### Исходный текст
Выбрать главу

Не верьте, будто чувство вины не имеет общего с чувством стыда. Тот факт, что у них разные корни, не мешает нам рассмотреть их вместе. Я вспоминаю мадам М., которая должна была ухаживать за матерью, страдавшей болезнью Альцгеймера. Почти двадцать лет подряд она была матерью собственной матери, что мешало ей быть матерью своих детей и женой своего мужа. Скованная привязанностью, требовавшей огромной ответственности, она стыдилась взгляда матери, полагая, что не полностью отдается ей. Когда та наконец умерла, потеря спровоцировала невероятную тоску и одновременно приступы счастливого экстаза. «Наконец-то свободна! Сегодня вечером я могу пойти в кино с мужем!» Невероятная радость! И сразу же — тяжесть стыда. «Мне стыдно быть счастливой, потому что моя мать умерла». Страдание, вызванное смертью тех, кого мы любим, равноценно стыду, который возникает, если мы позволяем себе радоваться их уходу.

Нельзя перестать чувствовать себя виноватым, но можно приспособиться к этому чувству и меньше страдать. И тогда мы изобретаем различные стратегии, связанные с искупительной жертвой, самонаказанием, дающие возможность несколько загладить вину. «Я делаю себе плохо, потому что я поступал плохо», — думает тот, кто подчиняется решению своего внутреннего Суда. Мы не понимаем, почему наказываем себя, не отдаем себе отчет, настолько подавление мешает нам мыслить трезво. И когда появляется ошибочное ощущение, что пора выйти из тени, мы бьем себя в грудь, повторяя: «Это — моя вина, моя огромная вина». Я ни разу не слышал: «Это — мой стыд, мой великий стыд», но часто видел стыдящихся, прячущих лицо в ладонях, словно этим они желали сказать: «Не могу, когда вы видите меня в подобном состоянии. Ваш взгляд пронзает меня насквозь, — весь мой ничем не примечательный внутренний мир».

Стыд и его противоположность

К стыду адаптируются благодаря механизмам избегания, замалчивания, отступления, что ослабляет межличностные связи. И все же в конце концов мы перестаем стыдиться и выходим из стыда, как из логова. С возрастом это чувство ослабевает, поскольку мы сами по себе становимся сильнее, учимся доверять, и еще потому, что, лучше приспосабливаясь к самим себе, мы меньше теряемся под взглядами других. Стыд не столь заметен, если наши чувства притуплены и мы легче управляем ими. Однако нередко стыд возвращается к нам в виде своей противоположности — чувства превосходства.

Как-то вечером в Бордо, во время собрания в синагоге одна дама рассказала, что когда (во время Второй мировой войны) она была ребенком, ей, дабы избежать смерти, пришлось сменить фамилию. Скрыв свои еврейские корни, она выжила, однако эта девочка умирала от стыда, ежедневно слыша, как храбрые крестьяне, защитившие ее, рассуждают о том, что все финансовые трудности проистекают от евреев, из-за которых и началась война. После Освобождения она, единственная из выживших в ее семье, продолжала скрывать принадлежность к еврейской нации, настолько сильно отпечатался в ее памяти стыд. Смущаясь, она размышляла: «Я принадлежу к еврейской семье, ответственной за несчастья этих отважных людей, спрятавших меня! Достаточно никому не говорить, что я еврейка, чтобы все любили меня, но если я расскажу об этом, те, кого я люблю, посмотрят на меня с враждебностью». Тайна, спасшая ей жизнь во время войны, перешла в разряд невысказанного и позволила существовать в гармонии с окружающими. Ей очень хотелось раскрыть эту тайну, но она ждала, пока ее окружение даст ей возможность высказаться.

### Предоставленные материалы
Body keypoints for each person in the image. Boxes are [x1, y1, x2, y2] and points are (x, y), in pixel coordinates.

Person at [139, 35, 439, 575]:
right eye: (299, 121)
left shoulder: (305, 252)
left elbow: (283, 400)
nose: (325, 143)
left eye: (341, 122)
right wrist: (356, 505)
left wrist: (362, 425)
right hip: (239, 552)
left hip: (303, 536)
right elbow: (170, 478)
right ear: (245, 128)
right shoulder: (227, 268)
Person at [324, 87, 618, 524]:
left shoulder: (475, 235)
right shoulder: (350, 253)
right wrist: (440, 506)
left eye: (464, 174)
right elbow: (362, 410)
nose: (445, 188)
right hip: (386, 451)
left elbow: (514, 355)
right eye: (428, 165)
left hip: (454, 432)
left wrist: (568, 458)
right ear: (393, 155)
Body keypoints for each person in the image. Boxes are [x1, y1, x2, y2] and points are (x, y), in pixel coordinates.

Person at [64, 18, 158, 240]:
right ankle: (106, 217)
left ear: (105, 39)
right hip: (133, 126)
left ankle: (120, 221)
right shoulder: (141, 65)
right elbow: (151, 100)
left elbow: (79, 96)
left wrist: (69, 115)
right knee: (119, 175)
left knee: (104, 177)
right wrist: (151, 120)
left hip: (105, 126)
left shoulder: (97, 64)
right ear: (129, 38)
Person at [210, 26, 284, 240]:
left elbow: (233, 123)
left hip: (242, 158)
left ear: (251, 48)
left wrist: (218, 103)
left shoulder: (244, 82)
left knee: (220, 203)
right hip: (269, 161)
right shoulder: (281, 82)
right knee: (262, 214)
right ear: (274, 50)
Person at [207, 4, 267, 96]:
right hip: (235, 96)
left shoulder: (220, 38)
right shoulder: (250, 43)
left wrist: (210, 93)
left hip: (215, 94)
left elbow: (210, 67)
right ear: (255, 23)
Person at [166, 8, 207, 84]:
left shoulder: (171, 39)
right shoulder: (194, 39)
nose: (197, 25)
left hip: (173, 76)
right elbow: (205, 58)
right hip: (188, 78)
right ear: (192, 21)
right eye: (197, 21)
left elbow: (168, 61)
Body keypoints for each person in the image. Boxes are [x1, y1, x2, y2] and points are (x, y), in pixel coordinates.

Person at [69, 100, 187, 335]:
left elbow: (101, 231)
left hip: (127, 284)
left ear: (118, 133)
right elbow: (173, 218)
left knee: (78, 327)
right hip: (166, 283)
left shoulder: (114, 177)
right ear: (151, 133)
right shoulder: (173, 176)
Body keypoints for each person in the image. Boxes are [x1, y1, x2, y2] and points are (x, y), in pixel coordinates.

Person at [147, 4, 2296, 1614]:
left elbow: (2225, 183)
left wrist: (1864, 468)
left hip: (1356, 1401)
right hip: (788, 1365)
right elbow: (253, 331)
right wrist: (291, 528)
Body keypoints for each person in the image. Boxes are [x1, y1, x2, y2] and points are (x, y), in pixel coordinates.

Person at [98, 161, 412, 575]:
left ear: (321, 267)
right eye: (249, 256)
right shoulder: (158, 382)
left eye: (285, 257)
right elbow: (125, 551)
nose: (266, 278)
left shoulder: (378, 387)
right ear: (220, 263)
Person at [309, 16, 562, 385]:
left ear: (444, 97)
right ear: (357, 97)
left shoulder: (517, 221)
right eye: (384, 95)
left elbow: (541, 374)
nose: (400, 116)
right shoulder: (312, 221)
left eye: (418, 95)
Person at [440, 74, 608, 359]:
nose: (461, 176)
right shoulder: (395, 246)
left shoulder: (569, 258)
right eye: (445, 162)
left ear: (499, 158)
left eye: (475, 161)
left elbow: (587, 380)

### Упражнения
1. Определите, согласуются ли с исходным текстом утверждения (a), (b) и (c). Для каждого ответьте «да» или «нет» и приведите точную цитату из текста, которая это решает.
(a) Мадам М. заботилась о больной матери почти двадцать лет.
(b) Автор часто слышал, как люди повторяют: «Это — мой стыд, мой великий стыд».
(c) С возрастом чувство стыда становится сильнее.
2. Верните без изменений отрывок из исходного текста: начните со слов «К стыду адаптируются» и остановитесь после слов «противоположности — чувства превосходства.».

### Разобранные задания
1.
(a) Да: «Почти двадцать лет подряд она была матерью собственной матери».
(b) Нет: «Я ни разу не слышал: „Это — мой стыд, мой великий стыд“».
(c) Нет: «С возрастом это чувство ослабевает».

2.
К стыду адаптируются благодаря механизмам избегания, замалчивания, отступления, что ослабляет межличностные связи. И все же в конце концов мы перестаем стыдиться и выходим из стыда, как из логова. С возрастом это чувство ослабевает, поскольку мы сами по себе становимся сильнее, учимся доверять, и еще потому, что, лучше приспосабливаясь к самим себе, мы меньше теряемся под взглядами других. Стыд не столь заметен, если наши чувства притуплены и мы легче управляем ими. Однако нередко стыд возвращается к нам в виде своей противоположности — чувства превосходства.